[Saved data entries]
**********
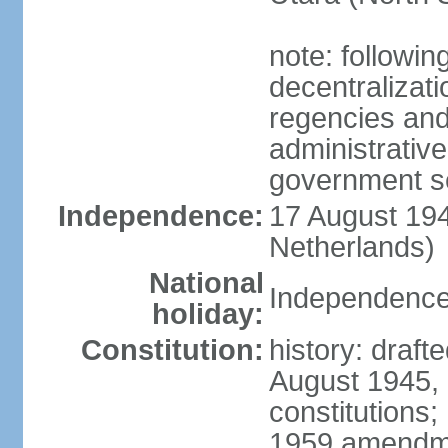
note: followin
decentralizat
regencies and
administrative
government s
Independence:
17 August 194
Netherlands)
National
Independence
holiday:
Constitution:
history: draft
August 1945,
constitutions;
1959 amendme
**********
- WHAT YOU SHOULD DO -
Write out, exactly as they appear, the lines from the one containing "administrative" through the last line of the records above, both included, and nothing more.

- EXERCISE RESPONSE -
administrative
government s
Independence:
17 August 194
Netherlands)
National
Independence
holiday:
Constitution:
history: draft
August 1945,
constitutions;
1959 amendme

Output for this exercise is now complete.